## Task brief
Please repeat the records beneath this task exactly as they appear, but skip the images.

-------- Task data

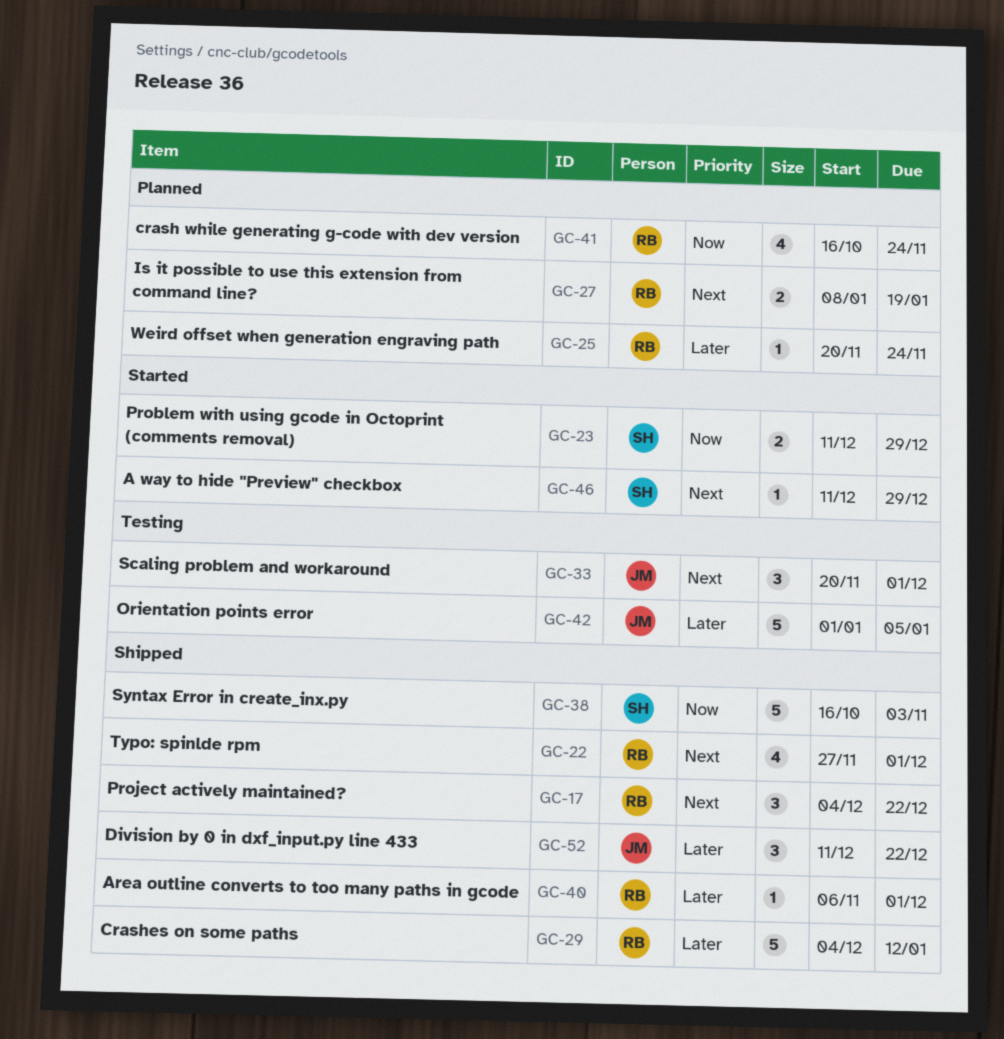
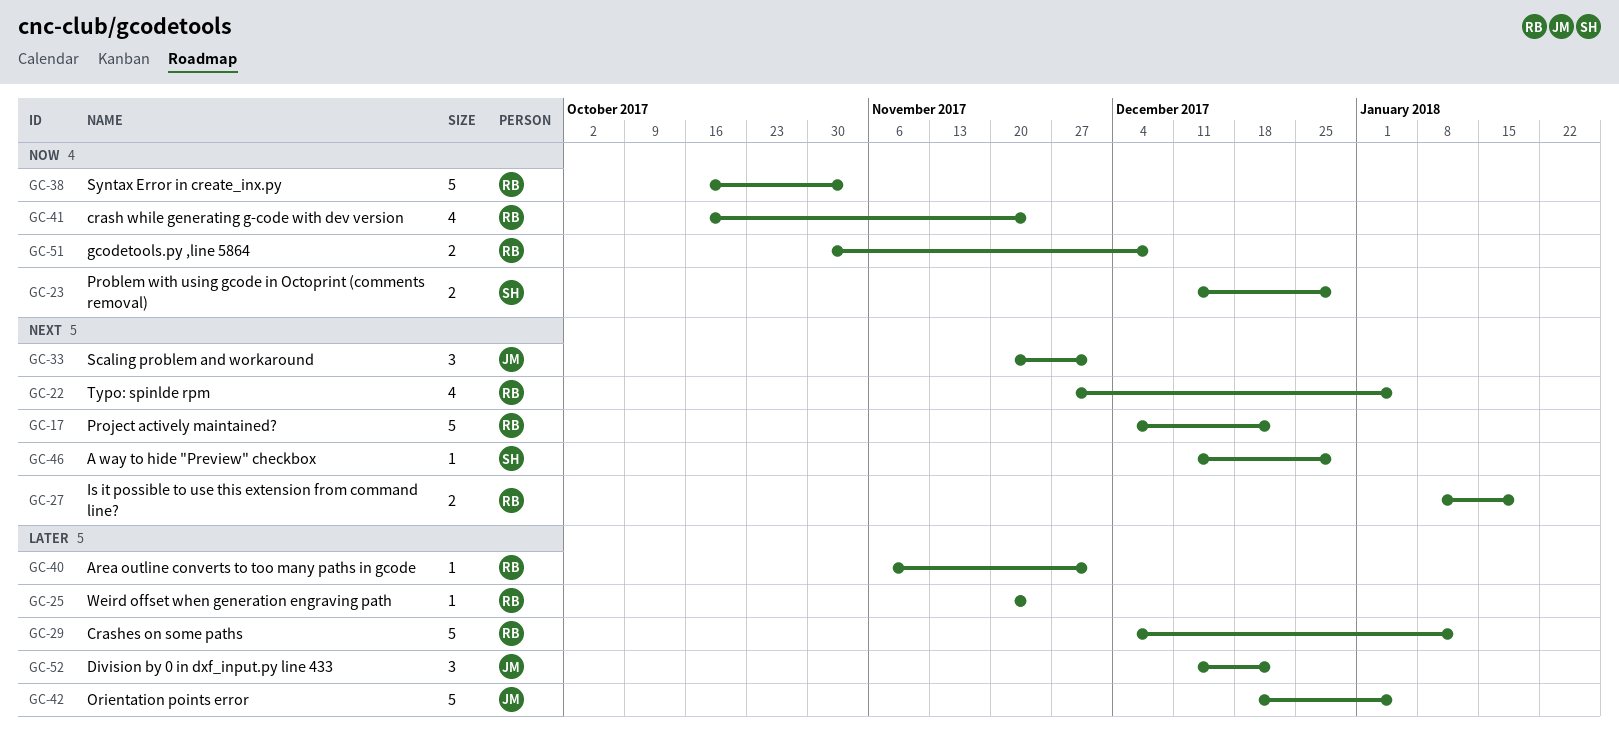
GC-17, estimate: 3 -> 5
GC-22, due: Dec 1 -> Jan 5
GC-38, owner: SH -> RB
GC-42, start: Jan 1 -> Dec 18
GC-51: none -> present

----------------

## Solution to this task
GC-17, estimate: 3 -> 5
GC-22, due: Dec 1 -> Jan 5
GC-38, owner: SH -> RB
GC-42, start: Jan 1 -> Dec 18
GC-51: none -> present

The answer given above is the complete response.